Upon request, the facility was unable to provide evidence respiratory therapy staff had received and read Manager #24's email correspondence from 9/19/23.
B. Interviews
i. An interview was conducted with RT #21 on 10/19/23 at 6:56 a.m. RT #21 stated the training he received for his job as a respiratory therapist included annual competencies for procedures most often performed by respiratory therapists. RT #21 stated training was not mandatory and staff showed up if they could, but were not required to attend. RT #21 stated some of the work he did was spur of the moment and if there was an emergency, he was not concerned if there was a policy or procedure, or if he was permitted by the facility to perform the procedure. RT #21 stated he performed one intubation procedure without a physician's order, which was against hospital procedure, on 7/16/22. RT #21 stated the risk to a patient when an intubation was performed by non-privileged staff included patient harm and death.
ii. An interview was conducted with RT #22 on 10/19/23 at 6:26 a.m. RT #22 stated when he worked night shift, there were several instances where he intubated patients because he felt he had no other options. RT #22 stated since he started at the facility in 2021, he recalled intubating four patients without orders and against hospital procedure. RT #22 recalled two of the intubations he performed were on 7/17/22 and 4/25/23. RT #22 stated the hospital did not have a protocol for respiratory therapy to intubate and therefore he did not know what the hospital standards for intubation were. RT #22 stated he could not recall when the other intubations he performed had occurred and that hospital management was not aware he had performed other intubations. RT #22 stated the risk to patients when intubation was performed by a non-privileged staff included misplacement of the tube into the stomach causing vomiting and aspiration.

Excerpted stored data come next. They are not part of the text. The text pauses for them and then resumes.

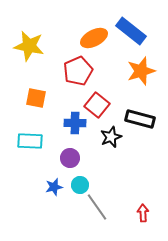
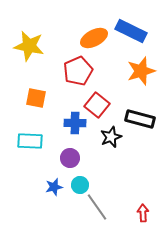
blue rectangle: rotated 12 degrees counterclockwise
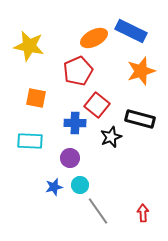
gray line: moved 1 px right, 4 px down
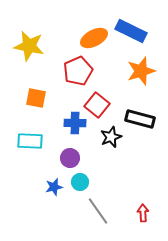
cyan circle: moved 3 px up
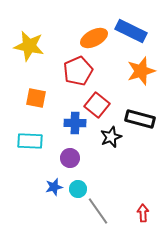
cyan circle: moved 2 px left, 7 px down
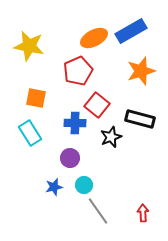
blue rectangle: rotated 56 degrees counterclockwise
cyan rectangle: moved 8 px up; rotated 55 degrees clockwise
cyan circle: moved 6 px right, 4 px up
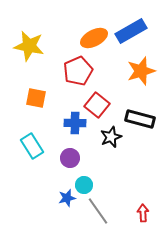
cyan rectangle: moved 2 px right, 13 px down
blue star: moved 13 px right, 11 px down
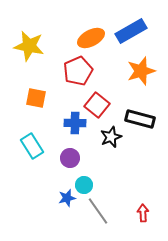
orange ellipse: moved 3 px left
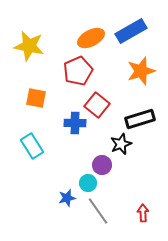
black rectangle: rotated 32 degrees counterclockwise
black star: moved 10 px right, 7 px down
purple circle: moved 32 px right, 7 px down
cyan circle: moved 4 px right, 2 px up
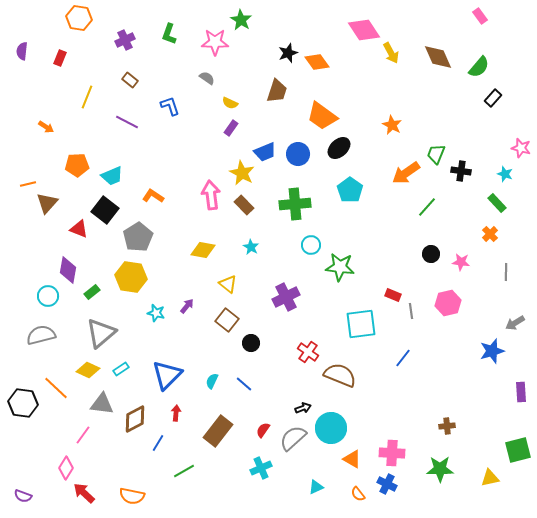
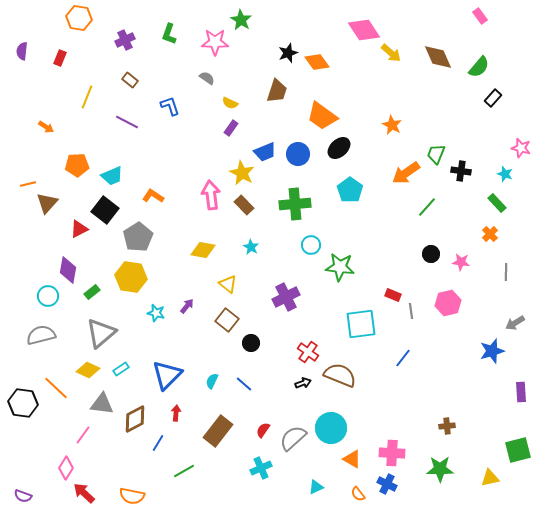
yellow arrow at (391, 53): rotated 20 degrees counterclockwise
red triangle at (79, 229): rotated 48 degrees counterclockwise
black arrow at (303, 408): moved 25 px up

iii. An interview was conducted with Manager #24 on 10/17/23 at 11:19 a.m. Manager #24 stated respiratory services performed at the facility were high acuity but low volume and therefore, respiratory therapists were not provided consistent exposure to high-risk procedures like intubation. Manager #24 stated there were no processes that held staff accountable if they did not complete respiratory therapy training and that continued competency training was not mandatory. Manager #24 stated the hospital culture allowed staff to work outside of their privileges and competencies as long as no harm came to patients. Manager #24 stated respiratory therapists did not perform intubations because the hospital did not have the competencies or training for them to do so. Manager #24 stated respiratory therapy staff had intubated patients without the demonstrated competency, policy, training, and protocol to do so. Manager #24 stated the risk to patients when intubation was performed by a non-privileged staff included aspiration, damage to vocal cords, and death.
iv. An interview was conducted with anesthesia medical director (Director) #23 on 10/18/23 at 9:21 a.m. Director #23 stated the facility did not want staff without training or experience to perform intubations and there was no need, or reason, for staff with less experience to intubate. Director #23 stated intubation was not the only way to provide respiratory supportive care. Director #31 stated the facility had an algorithm to follow for intubations and it did not include intubation by respiratory therapists. Director #23 stated he was aware respiratory therapists had intubated in the facility. Additionally, Director #23 stated during intubation, patients were at risk of esophagus (throat) occlusion and swelling which would make subsequent intubations difficult.